Pero más allá del ridículo soniquete de todas esas siglas, que combinan unos cuantos conceptos a la manera de un trilero –orgánica, reguladora, derecho, ordenación, mejora, evaluación y otras palabras vaciables con el tiempo-, lo más preocupante es la constatación de tres aspectos indiscutibles: primero, que tampoco esta última ley está llamada a ser definitiva –solo me refiero a que durara unas cuantas décadas, como en otros países-, sino que se cambiará en cuanto cambie el gobierno; segundo, que no está en la voluntad general de la política española buscar un acuerdo nacional para una ley educativa; y tercero, que sigue habiendo buenos maestros y buenos alumnos a pesar de tantas leyes como se solapan para dejar un reguero de papel mojado y presupuesto malgastado por las comunidades educativas de todo el país.

Lo verdaderamente triste de todas las leyes educativas es que no tienen a la Educación como centro de su texto, sino a esa lucha subterránea pero indisimulada entre las dos Españas que vaticinó Machado y de la que nuestros hijos siguen siendo víctimas pese a que nadie les haya preguntado nada.
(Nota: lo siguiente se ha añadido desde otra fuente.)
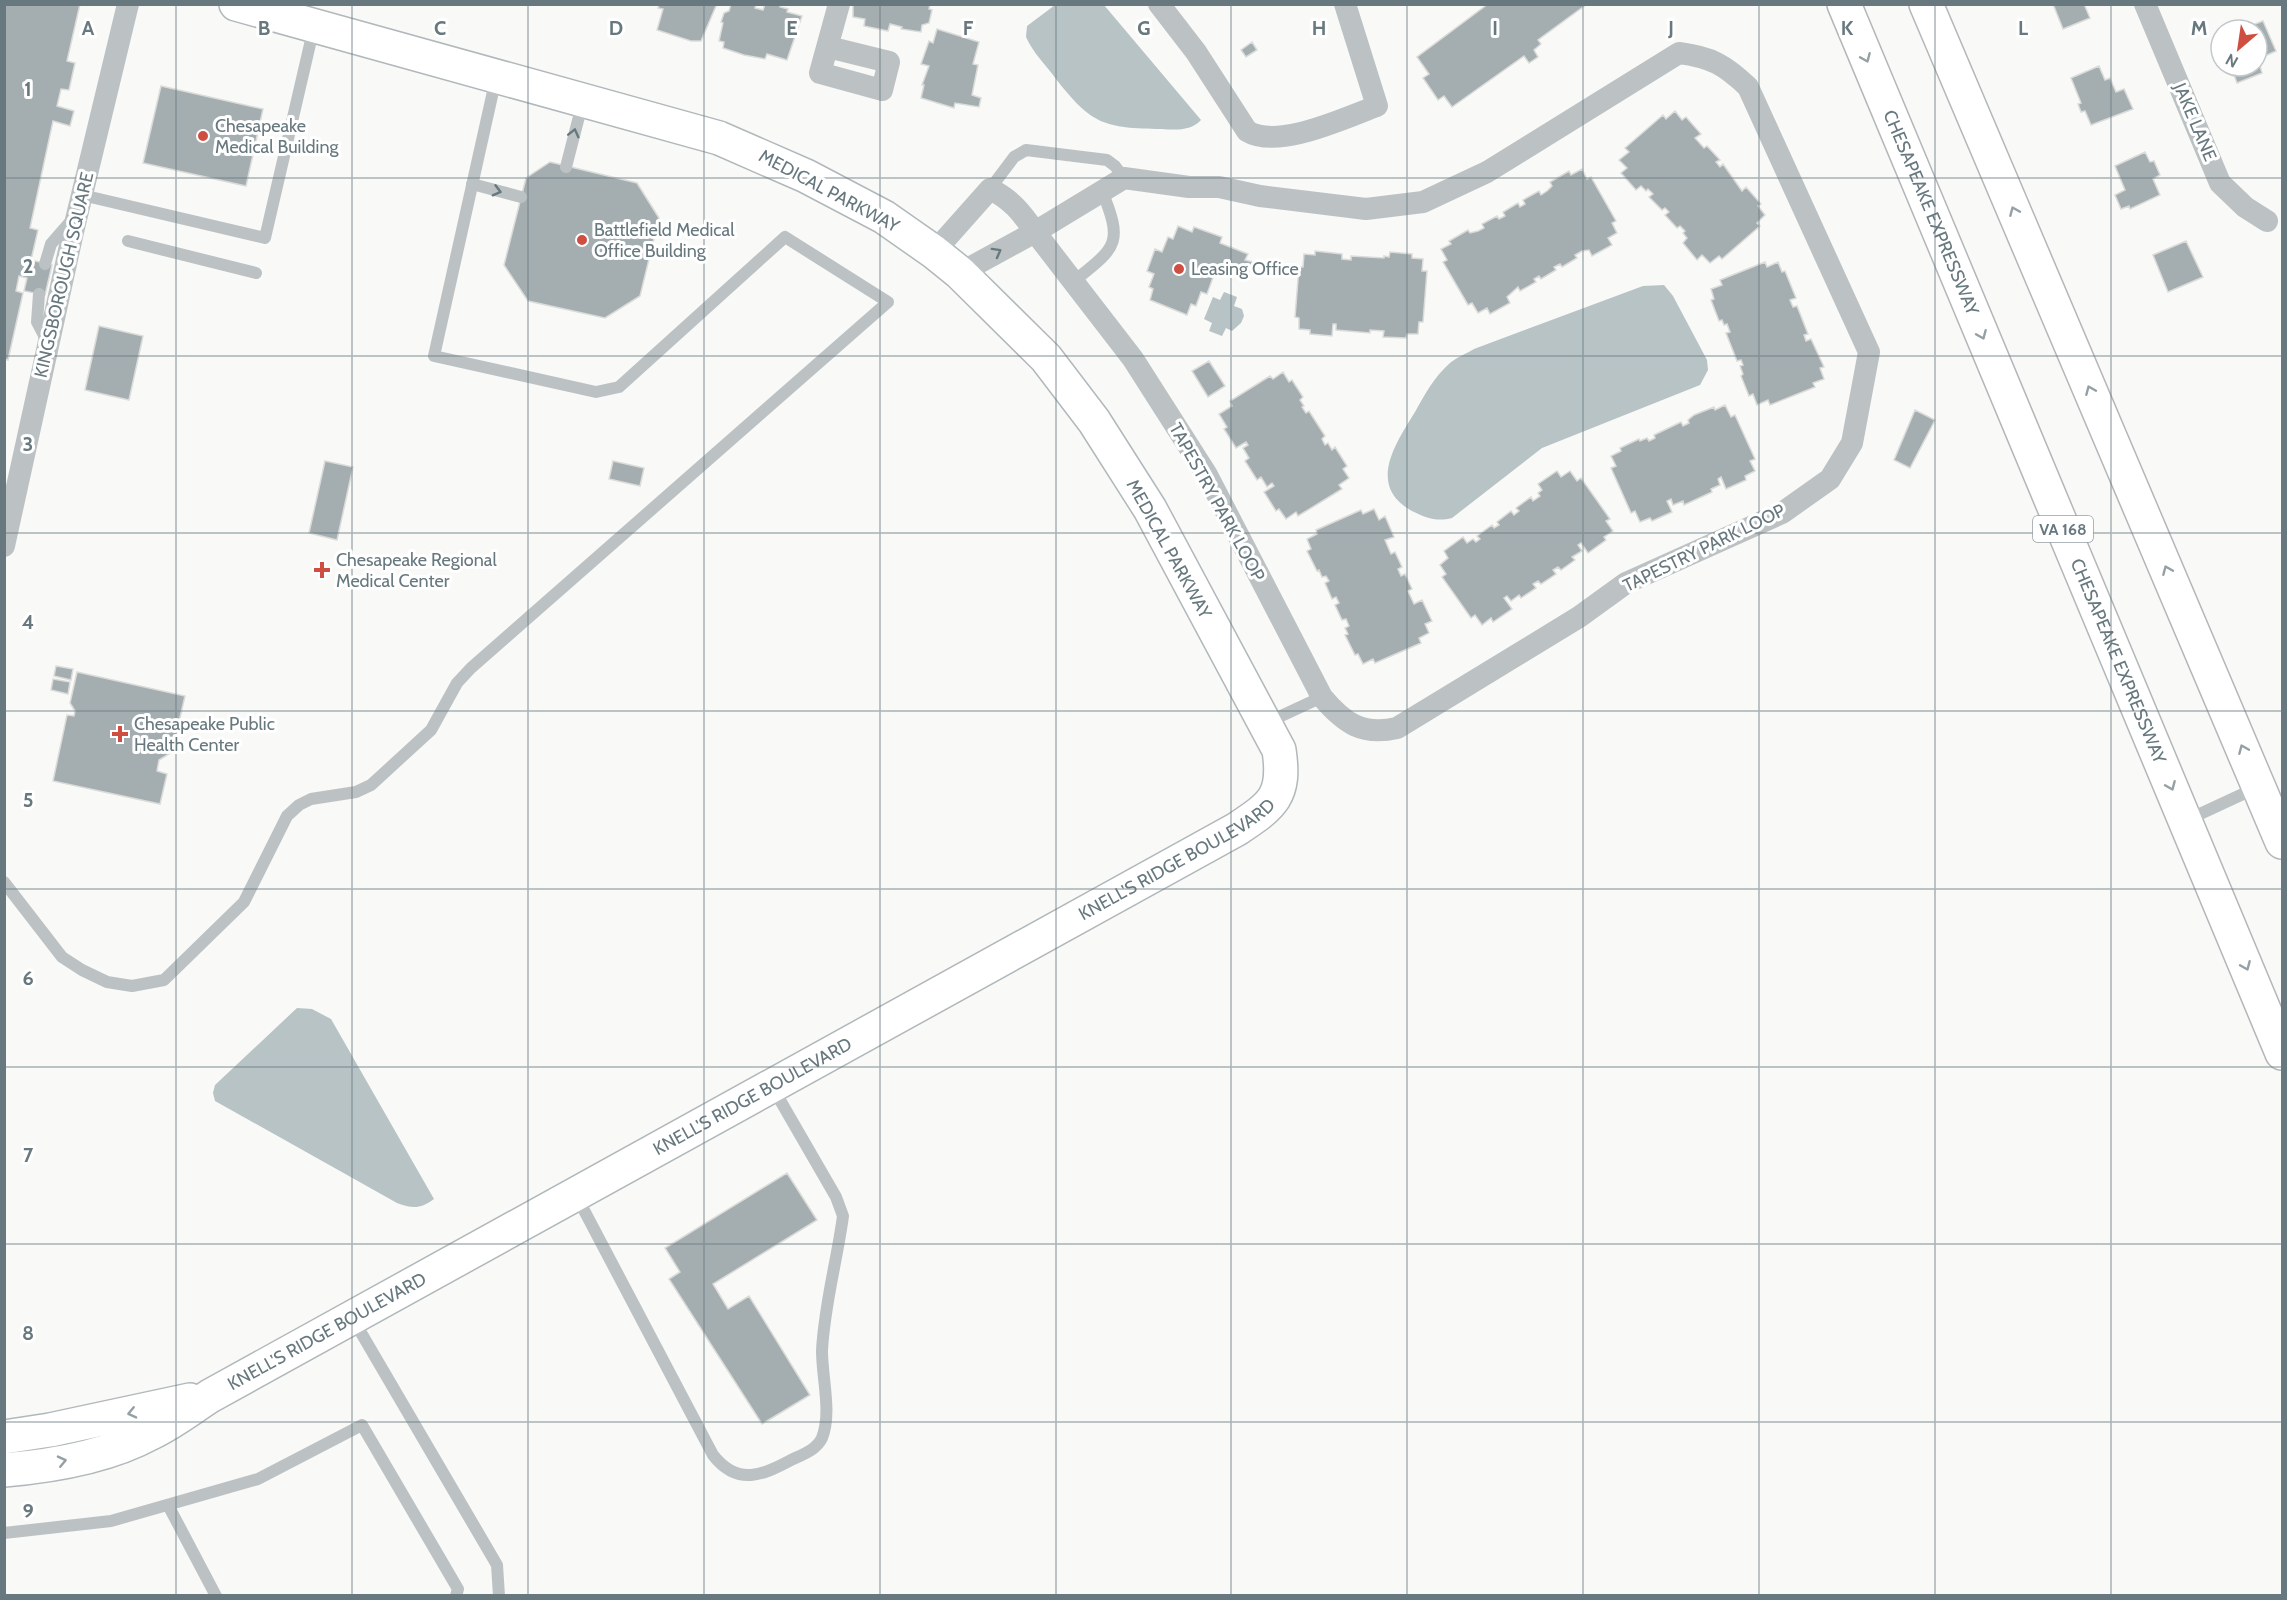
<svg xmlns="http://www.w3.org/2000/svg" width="2287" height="1600" font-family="Cabin,sans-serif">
<rect width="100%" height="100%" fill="#f9f9f7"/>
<path fill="#b7c3c5" d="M1055,5H1104L1201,120C1191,131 1176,130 1162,129C1104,128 1092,125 1056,79C1046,65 1033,53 1026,37L1027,26Z
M1664,285L1673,296L1707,360L1708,370L1700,385L1542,448L1452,518C1437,522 1426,518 1412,511C1366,486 1396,443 1415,412C1425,394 1434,377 1450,363C1457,357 1466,354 1474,349L1643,286Z
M1224,292L1237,297L1234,306L1242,309L1244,316L1241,323L1232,331L1226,328L1222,336L1209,331L1212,323L1204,319L1213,297L1220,300Z
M297,1008L312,1009L331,1019L434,1199C420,1209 413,1209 397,1203L215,1101L213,1093L215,1085Z"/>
<path fill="#a4aeb1" stroke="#dbdbd9" stroke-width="1.5" d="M4,4H80L67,61L75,63L69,90L61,89L57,106L74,111L70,126L53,121L30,228L38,230L31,260L52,265L45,295L24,291L27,278L19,276L16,291L23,293L8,360L4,359Z
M659,4H713L716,6L701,41H691L657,30L663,9L658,8Z
M731,4H756L755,8L763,10L765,4H780V7L788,9L787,12L802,16L787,60L767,54L765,59L744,55L723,48L724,42L719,41L723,23L721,22L724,13L729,11Z
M853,4H930L929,9L932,10L929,23L922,25L921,32L901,29L902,27L890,24L888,31L864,26L865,19L853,17Z
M1488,4H1587L1538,40L1541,44L1534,50L1538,57L1529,63L1524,56L1452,107L1444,96L1438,100L1423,78L1429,74L1417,57Z
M2053,4H2084L2090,18L2063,29Z
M2263,21L2276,51L2258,59L2262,73L2237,83L2232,69L2227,72L2224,66H2257V30L2242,29Z
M937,29L979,42L973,64L978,65L972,95L981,98L979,107L955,103L954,108L921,98L924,85H922L929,66L921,64L929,41L933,43Z
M1252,42L1257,50L1246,57L1241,50Z
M2099,66L2105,80L2110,78L2116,92L2124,89L2133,109L2091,125L2085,111L2081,112L2078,104L2081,103L2071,78Z
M161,86L263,109L246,186L143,163Z
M1675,111L1682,120L1686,117L1701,134L1695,138L1704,148L1707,146L1720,160L1716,162L1720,167L1723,164L1742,191L1746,187L1761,204L1758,206L1765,215L1757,223L1760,226L1722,259L1719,256L1710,263L1702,255L1697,260L1683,243L1687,238L1683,233L1685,231L1680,226L1677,228L1665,215L1669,212L1665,208L1662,210L1649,197L1653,194L1648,189L1646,191L1641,186L1636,190L1621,173L1627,168L1619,160L1629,152L1625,148L1663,115L1666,119Z
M2145,152L2150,162L2154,161L2160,175L2153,179L2160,195L2130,209L2129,206L2121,209L2115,195L2125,190L2115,166Z
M550,162L637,183L659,218L640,296L605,318L528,301L504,265L526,178Z
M1582,169L1587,179L1591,177L1616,221L1612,223L1617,233L1608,238L1612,245L1592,256L1589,250L1582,251L1575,255L1577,258L1562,267L1560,264L1554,267L1556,270L1541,279L1539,276L1534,279L1536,282L1520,291L1518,287L1507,297L1510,303L1490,314L1487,308L1478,313L1472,303L1468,305L1443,262L1447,260L1441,249L1451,244L1449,241L1468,230L1470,233L1478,231L1484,228L1482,224L1497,216L1499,219L1505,216L1503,212L1518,203L1520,207L1525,204L1523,200L1539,191L1541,195L1547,191L1552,186L1550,182L1569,171L1571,175Z
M1178,226L1192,232L1194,227L1222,237L1220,243L1248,254L1245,260L1253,262L1248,274L1241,272L1239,278L1211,268L1210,270L1215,272L1207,294L1201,292L1196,306L1191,304L1187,315L1150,300L1153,289L1149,287L1154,274L1147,271L1155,249L1162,252L1168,237L1173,239Z
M2186,241L2203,277L2168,292L2153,255Z
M1315,251L1342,254V259L1351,260V256L1384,258V256L1389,257L1390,252L1412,254V258L1423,259L1422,271H1427L1423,322H1419L1418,334H1407L1406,338L1383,337L1384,331L1370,330V333L1336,330V324H1333L1332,336L1310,334V330L1299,329V318L1295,317L1299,267H1303L1304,254L1315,255Z
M1765,262L1767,267L1778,262L1782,272L1785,271L1796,298L1790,300L1793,307L1797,306L1808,334L1804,335L1806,341L1811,339L1824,367L1820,368L1824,379L1813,383L1815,387L1770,405L1768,400L1757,405L1753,394L1749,396L1741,376L1743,374L1740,366L1743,365L1741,360L1737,361L1726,333L1730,332L1727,324L1724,325L1722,320L1719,321L1711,300L1714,299L1711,289L1722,285L1720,280Z
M99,326L143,336L129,400L85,390Z
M1209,361L1225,386L1208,397L1192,371Z
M1283,372L1289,382L1292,380L1303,397L1300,400L1304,406L1302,407L1306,413L1309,411L1325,436L1322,439L1325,445L1328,443L1332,450L1335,447L1347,466L1343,469L1349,478L1339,485L1342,489L1298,516L1296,512L1286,519L1279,509L1276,511L1264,492L1274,486L1272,483L1267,487L1261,477L1257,480L1245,461L1249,458L1243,448L1248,445L1246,442L1236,448L1224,429L1227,427L1219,414L1232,406L1230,401L1270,376L1273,379Z
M1725,405L1731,417L1735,415L1755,459L1750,461L1755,471L1745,476L1746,480L1726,489L1721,477L1718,479L1720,485L1711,489L1712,492L1684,505L1683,501L1673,505L1671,499L1667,501L1672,512L1652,521L1650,518L1640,522L1635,511L1631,513L1611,468L1616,466L1611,456L1621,451L1620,448L1639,439L1640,441L1647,438L1649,441L1655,438L1654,435L1681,422L1683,426L1689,423L1688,420L1694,415L1714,407L1715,410Z
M1915,410L1935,420L1910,468L1894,460Z
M325,461L353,467L337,540L309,533Z
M613,461L644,468L640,486L609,479Z
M1557,471L1561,477L1570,471L1577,481L1581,478L1610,519L1606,521L1613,531L1604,537L1606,540L1588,553L1581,543L1578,545L1582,551L1572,557L1575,560L1561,570L1558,567L1553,570L1556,574L1541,584L1538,581L1533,584L1536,588L1521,598L1519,595L1511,601L1507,596L1504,598L1512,609L1493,622L1491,618L1482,625L1475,615L1471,618L1442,577L1446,574L1440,565L1448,558L1444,551L1463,537L1467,543L1473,539L1476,542L1480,539L1477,536L1492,525L1494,528L1499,525L1497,522L1511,511L1514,515L1519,511L1516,508L1531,497L1533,501L1540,496L1538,493L1542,490L1538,484Z
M1374,509L1379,520L1385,516L1394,537L1385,540L1391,554L1395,552L1402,567L1398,569L1401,576L1405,574L1412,589L1408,591L1414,604L1422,600L1432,621L1425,624L1429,633L1419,638L1421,643L1375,663L1373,659L1363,664L1358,654L1355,655L1345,635L1348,634L1345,628L1349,626L1346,619L1342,620L1335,605L1339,603L1336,597L1332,599L1325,583L1329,581L1326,576L1322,577L1319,570L1317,571L1307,551L1311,549L1307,539L1317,534L1316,530L1361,510L1363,514Z
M56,666L73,669L71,680L54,676Z
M77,672L185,696L172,752L159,760L157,771L167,774L160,804L53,781L67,715L74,716L75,711L70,703Z
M53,679L70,682L68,694L51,690Z
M787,1173L817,1220L713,1284L728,1309L749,1296L810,1395L762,1424L669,1279L680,1272L665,1248Z"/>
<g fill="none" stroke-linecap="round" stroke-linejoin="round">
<defs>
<g id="secondary">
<path d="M4,1437L50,1430L190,1400"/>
<path id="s1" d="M4,1470C52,1466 109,1456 151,1433C172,1423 190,1409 210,1396L1237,829C1273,805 1286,796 1279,750L1150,509L1094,421L1046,358L960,273L934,252L884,217L806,176L719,138L236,4"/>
</g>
<g id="highway">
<path id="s2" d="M1844,4L2282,1053"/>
<path d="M1926,4L2282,842"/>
</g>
</defs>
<use href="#secondary" stroke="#b1b8bb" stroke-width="36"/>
<use href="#highway" stroke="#b3b7b9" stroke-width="36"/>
<path stroke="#bcc2c4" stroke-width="12" d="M566,167L583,101
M472,184L521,197
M990,189L1014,157L1026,150L1107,160L1115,166L1124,178
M82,195L265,238L314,27
M128,241L256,273
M45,264L51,244L71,221
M1073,282C1116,247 1124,245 1102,191
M39,294L37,322L47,341
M1266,723L1322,697
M2187,820L2258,787
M4,882L62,957L82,970L107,982L132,986L164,980L244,902L287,816L299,805L311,799L356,792L371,785L431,730L457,683L471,668L888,302L785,237L619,387L596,392L434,356L496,78
M576,1195L713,1455C738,1487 763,1475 793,1459C804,1454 817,1449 822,1438C832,1413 822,1378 822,1351C824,1306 837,1261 843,1216L836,1197L773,1088
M353,1319L497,1565L499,1596
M168,1505L216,1596
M4,1533L111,1521L258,1479L362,1425L458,1589L456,1596"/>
<path stroke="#bcc2c4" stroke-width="22" d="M1159,4L1196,52L1247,131C1278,150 1344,118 1377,106L1345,4
M2145,4L2220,183L2245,207L2267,221
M828,47L889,62L882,90L820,73L839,4
M1679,53C1711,57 1725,65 1748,87L1869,352L1852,443L1830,479L1782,513L1626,583L1579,617L1397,728C1362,736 1344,723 1322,697L1207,475L1133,359L1035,232L1124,178L1189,187H1219L1260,196L1366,209L1423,202L1487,172Z
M934,252L990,189C1011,199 1022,213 1035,232L960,273
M4,546L73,232L128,4"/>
<use href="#secondary" stroke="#fff" stroke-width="33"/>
<use href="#highway" stroke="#fff" stroke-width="33"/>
</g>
<defs><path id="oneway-chevron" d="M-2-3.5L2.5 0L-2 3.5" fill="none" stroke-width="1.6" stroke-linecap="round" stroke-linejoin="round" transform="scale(1.5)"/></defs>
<g stroke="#95a0a5">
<use href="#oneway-chevron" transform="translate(1866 58) rotate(67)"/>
<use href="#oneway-chevron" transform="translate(2014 211) rotate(-113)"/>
<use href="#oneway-chevron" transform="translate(1982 335) rotate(67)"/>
<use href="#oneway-chevron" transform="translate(2090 390) rotate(-113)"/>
<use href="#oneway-chevron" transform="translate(2167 570) rotate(-113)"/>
<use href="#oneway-chevron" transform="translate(2243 749) rotate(-113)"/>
<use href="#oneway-chevron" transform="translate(2171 786) rotate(67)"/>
<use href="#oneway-chevron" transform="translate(2246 966) rotate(67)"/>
<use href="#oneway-chevron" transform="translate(132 1413) rotate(167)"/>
<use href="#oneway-chevron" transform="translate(62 1461) rotate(-13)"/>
</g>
<g stroke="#67787e">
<use href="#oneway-chevron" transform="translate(574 133) rotate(-76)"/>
<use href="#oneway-chevron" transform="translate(497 191) rotate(15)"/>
<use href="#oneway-chevron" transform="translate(997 252) rotate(-29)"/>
</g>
<path fill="none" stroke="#67787e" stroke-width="1.5" stroke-opacity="0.55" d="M176,4V1596M352,4V1596M528,4V1596M704,4V1596M880,4V1596M1056,4V1596M1231,4V1596M1407,4V1596M1583,4V1596M1759,4V1596M1935,4V1596M2111,4V1596M4,178H2282M4,356H2282M4,533H2282M4,711H2282M4,889H2282M4,1067H2282M4,1244H2282M4,1422H2282"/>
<g fill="#ce4f42" stroke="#fff" stroke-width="2">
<circle cx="203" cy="136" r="6"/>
<circle cx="582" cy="240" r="6"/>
<circle cx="1179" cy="269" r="6"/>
<path d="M319 561h6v6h6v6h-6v6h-6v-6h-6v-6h6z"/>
<path d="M117 725h6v6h6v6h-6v6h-6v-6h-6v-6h6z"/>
</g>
<g text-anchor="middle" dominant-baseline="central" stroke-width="6" stroke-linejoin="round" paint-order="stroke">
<rect fill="#fff" stroke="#95a0a5" stroke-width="1.5" x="2033" y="516" width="60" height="26" rx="4.5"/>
<g font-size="16" font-weight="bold" fill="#67787e">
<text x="2063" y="529">VA 168</text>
</g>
<g font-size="18" fill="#67787e" stroke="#fff">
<text transform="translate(2195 122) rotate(67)">JAKE LANE</text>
<text transform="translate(829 191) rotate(28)">MEDICAL PARKWAY</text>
<text stroke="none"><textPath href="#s2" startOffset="226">CHESAPEAKE EXPRESSWAY</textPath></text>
<text transform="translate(64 275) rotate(-77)">KINGSBOROUGH SQUARE</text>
<text transform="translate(1217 502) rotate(61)">TAPESTRY PARK LOOP</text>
<text transform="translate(1704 548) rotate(-26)">TAPESTRY PARK LOOP</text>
<text transform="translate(1169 549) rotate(61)">MEDICAL PARKWAY</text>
<text stroke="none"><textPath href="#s2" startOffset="712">CHESAPEAKE EXPRESSWAY</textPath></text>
<text stroke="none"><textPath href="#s1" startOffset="1328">KNELL'S RIDGE BOULEVARD</textPath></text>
<text stroke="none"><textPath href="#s1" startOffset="842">KNELL'S RIDGE BOULEVARD</textPath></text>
<text stroke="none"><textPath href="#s1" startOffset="356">KNELL'S RIDGE BOULEVARD</textPath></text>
</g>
<g font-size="18" fill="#67787e" stroke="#fff" text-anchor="start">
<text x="215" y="126">Chesapeake<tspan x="215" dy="21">Medical Building</tspan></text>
<text x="594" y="230">Battlefield Medical<tspan x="594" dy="21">Office Building</tspan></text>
<text x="1191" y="269">Leasing Office</text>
<text x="336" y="560">Chesapeake Regional<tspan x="336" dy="21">Medical Center</tspan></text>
<text x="134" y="724">Chesapeake Public<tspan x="134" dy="21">Health Center</tspan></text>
</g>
</g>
<g font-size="20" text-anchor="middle" font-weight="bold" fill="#67787e" stroke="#fff" stroke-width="6" stroke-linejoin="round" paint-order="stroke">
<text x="88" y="35">A</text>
<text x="264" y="35">B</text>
<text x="440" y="35">C</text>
<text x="616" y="35">D</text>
<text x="792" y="35">E</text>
<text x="968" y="35">F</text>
<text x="1144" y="35">G</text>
<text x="1319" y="35">H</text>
<text x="1495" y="35">I</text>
<text x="1671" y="35">J</text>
<text x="1847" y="35">K</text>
<text x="2023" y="35">L</text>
<text x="2199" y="35">M</text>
<text x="28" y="96">1</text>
<text x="28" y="273">2</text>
<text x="28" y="451">3</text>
<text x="28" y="629">4</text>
<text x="28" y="807">5</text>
<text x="28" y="985">6</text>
<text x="28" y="1162">7</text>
<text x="28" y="1340">8</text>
<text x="28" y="1518">9</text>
</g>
<rect width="2287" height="1600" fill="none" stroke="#67787e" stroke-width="12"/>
<g transform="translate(2239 48) rotate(209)"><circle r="28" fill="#ffffff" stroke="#c2c9cb" stroke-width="1.5"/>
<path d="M0-4.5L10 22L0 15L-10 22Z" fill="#ce4f42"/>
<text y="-9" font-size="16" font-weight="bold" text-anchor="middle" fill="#67787e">N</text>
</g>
</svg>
Lo mismo que a los docentes, que contemplan perplejos el cambio de terminología con la esperanza simple y firme de seguir enseñando sobre ese cañamazo que le mueven cada dos por tres.

Lo verdaderamente triste de todas las leyes educativas es que el debate, invariablemente, gira sobre los mismos pivotes que nada tienen que ver con la Educación de veras, sino con la perspectiva ideológica de quienes solo ven en la Educación un cúmulo de intereses: la absurda lucha entre educación pública y educación concertada; la absurda lucha entre los valores transversales con que cada época ha de empapar todas las materias y ese afán transversal de que la Educación no cale de veras en las relaciones transversales de cada familia; la absurda lucha entre la religión considerada como catequesis en los templos del raciocinio y la religión como asignatura evaluable; y, la más triste y absurda de todas las luchas, ese afán por abaratar la Educación hasta que el alumnado termine formando un tapón universitario o por encarecerla hasta el punto de que las clases más desfavorecidas la abandonen lo antes posible.

Y al margen de esas luchas, ¿qué ley se va a preocupar por la lectura comprensiva, por la expresión juiciosa y el juicio crítico, por la imprescindible mejora en matemáticas y pensamiento científico, por el dominio de los idiomas sin el concurso de las academias de pago?